[TEXTO PARA REVISAR]:
Michael Saylor, presidente de Strategy, salió a responder una de las tesis más debatidas del momento en el mundo cripto y tech: la del inversor y exejecutivo de Facebook, Chamath Palihapitiya, quien sostiene que la inteligencia artificial destruirá los fosos competitivos de las empresas y que Bitcoin es vulnerable al avance cuántico.

La respuesta de Saylor fue contundente: lejos de ser una amenaza para Bitcoin, este escenario lo convierte en el principal beneficiario del nuevo paradigma económico.

Para el empresario, Bitcoin representa "capital digital": un activo escaso, neutral e impermeable a la disrupción de la IA.

Su argumento central es que, a medida que la IA reduzca la previsibilidad de los flujos de caja corporativos, el capital buscará refugio en activos sin riesgo de disrupción.

En ese escenario, Bitcoin se posiciona como el destino natural para el valor que huya de los mercados de acciones tradicionales.

Ante la objeción de Palihapitiya sobre la necesidad de que Bitcoin sea "resistente a la computación cuántica" para funcionar como reserva de valor real, Saylor calificó la premisa de incompleta.

Según el empresario, esa tesis asume erróneamente que el resto del mundo digital es inmune a dicha tecnología, cuando en realidad todo el sistema global depende de la misma base criptográfica.

[CONSIGNA 1]: Copia sin cambios el fragmento del texto sobre Saylor y Bitcoin que empieza con "Ante la objeción" y sigue hasta "misma base criptográfica.".
[CONSIGNA 2]: Escribe lo que viene después de la última oración del texto sobre Saylor y Bitcoin.

[DATOS DE ENTRADA]:
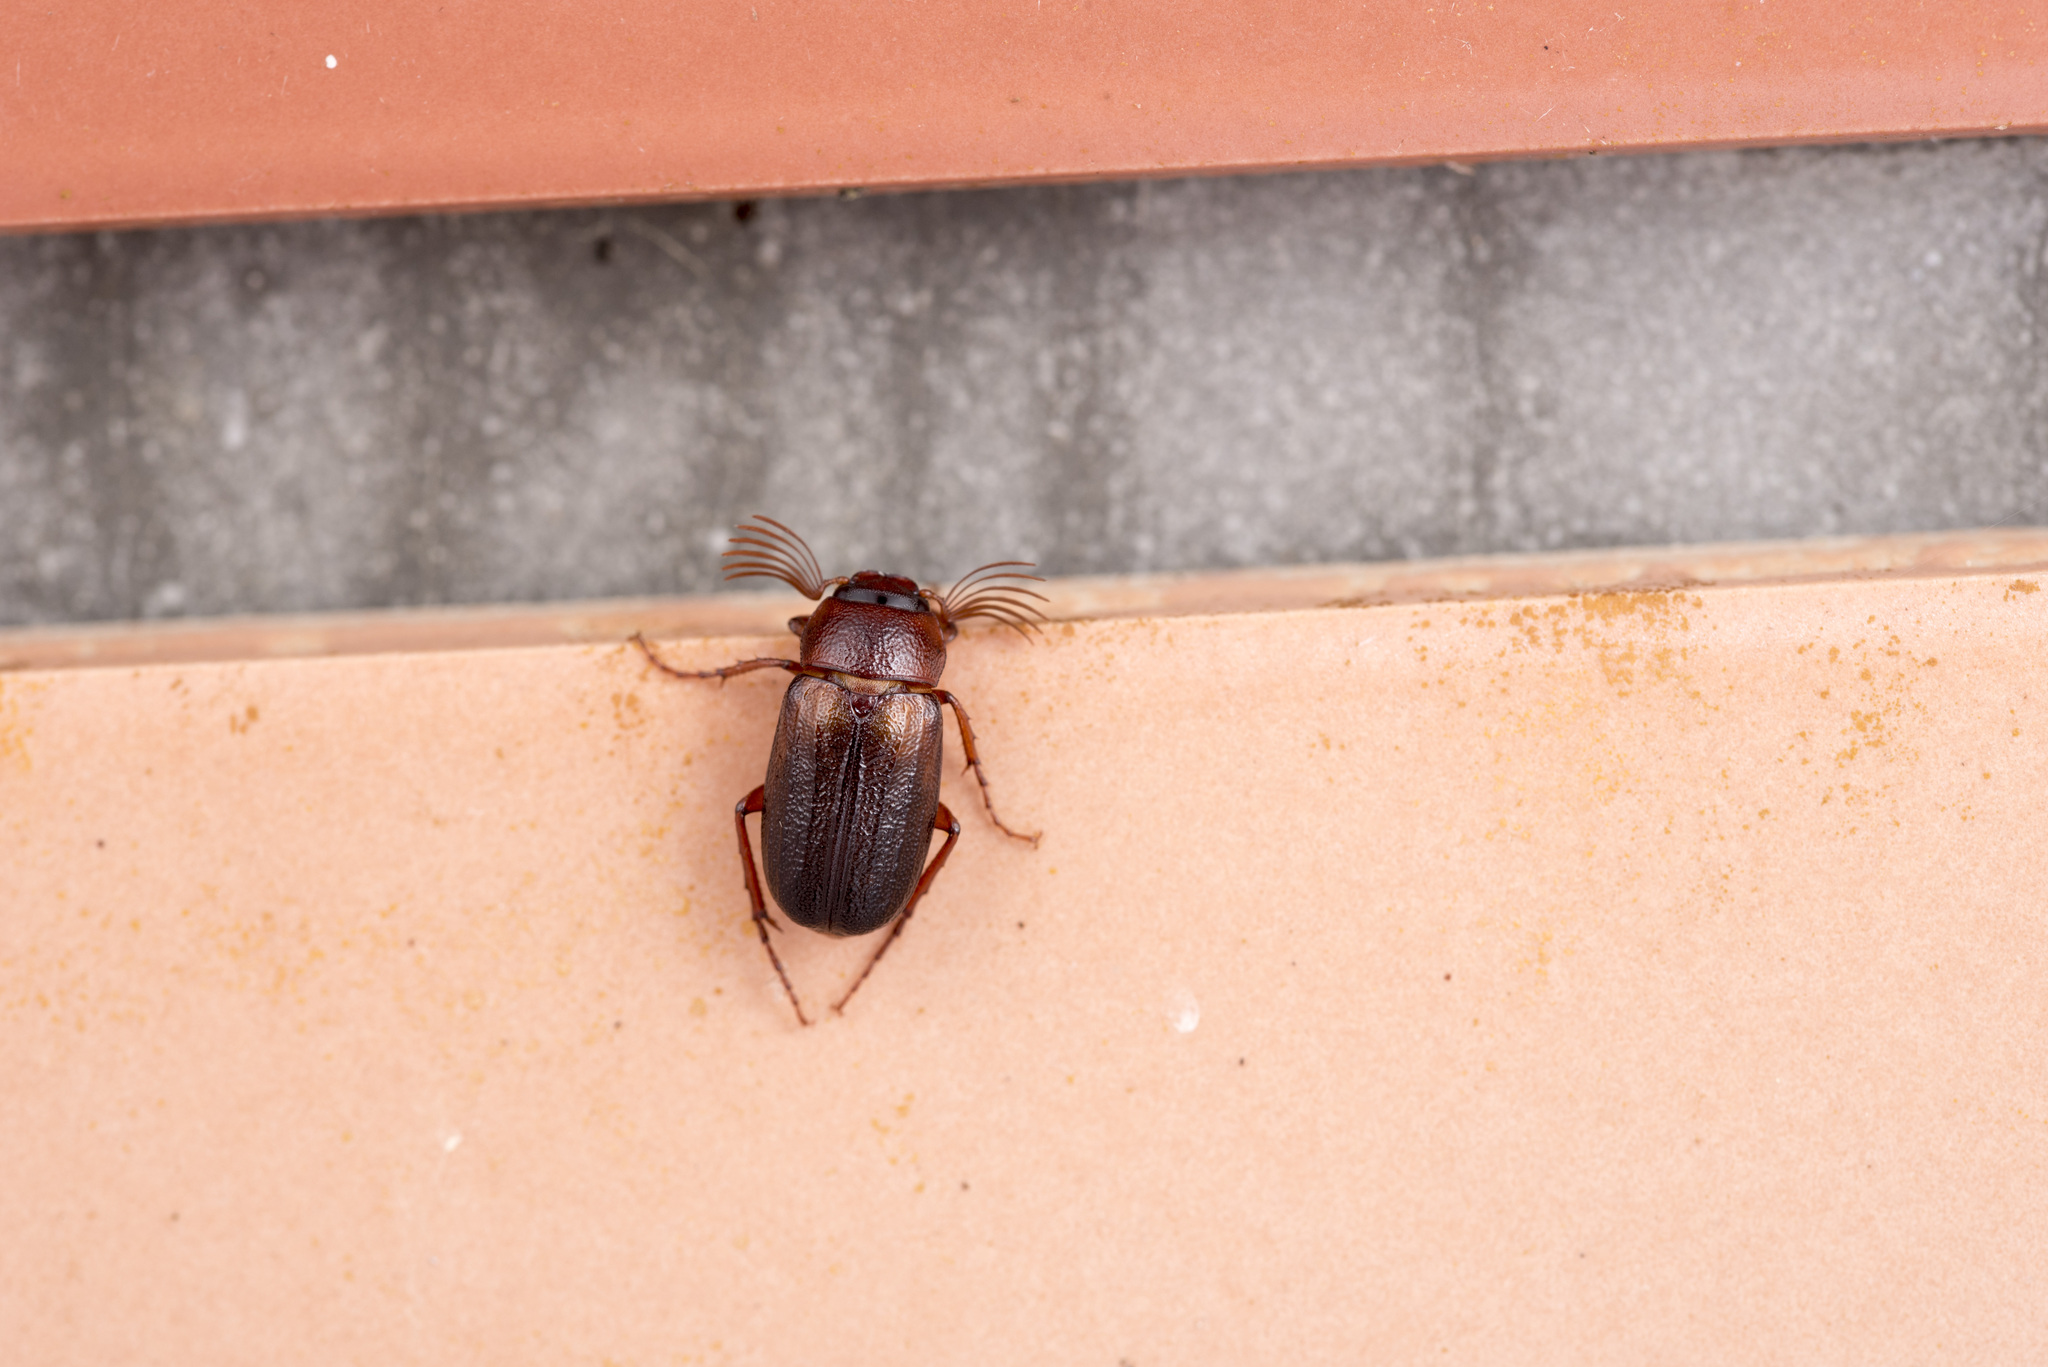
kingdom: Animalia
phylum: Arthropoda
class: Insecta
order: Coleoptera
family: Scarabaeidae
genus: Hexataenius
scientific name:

[RESPUESTA 1]:
Ante la objeción de Palihapitiya sobre la necesidad de que Bitcoin sea "resistente a la computación cuántica" para funcionar como reserva de valor real, Saylor calificó la premisa de incompleta.

Según el empresario, esa tesis asume erróneamente que el resto del mundo digital es inmune a dicha tecnología, cuando en realidad todo el sistema global depende de la misma base criptográfica.

[RESPUESTA 2]:
El razonamiento es directo: si la computación cuántica lograra romper la criptografía actual, no solo caería Bitcoin. Un avance de esa magnitud destruiría simultáneamente la seguridad de la IA, la infraestructura de nube, los sistemas bancarios y la arquitectura global de internet.

La solución, para Saylor, no es abandonar Bitcoin sino encarar una actualización colectiva de toda la seguridad digital.

El debate no es abstracto. La industria tecnológica proyecta un salto significativo en la capacidad de los procesadores cuánticos para 2028, cuando se aspira a desarrollar chips de 200.000 cúbits físicos.

Los avances actuales apuntan a sistemas con mayor corrección de errores, lo que acerca la teoría a la posibilidad real de desafiar los algoritmos de firma digitales vigentes.

Para Saylor, ese escenario no invalida a Bitcoin: lo consolida como el activo más relevante en un mundo que deberá reconstruir sus cimientos de seguridad digital desde cero.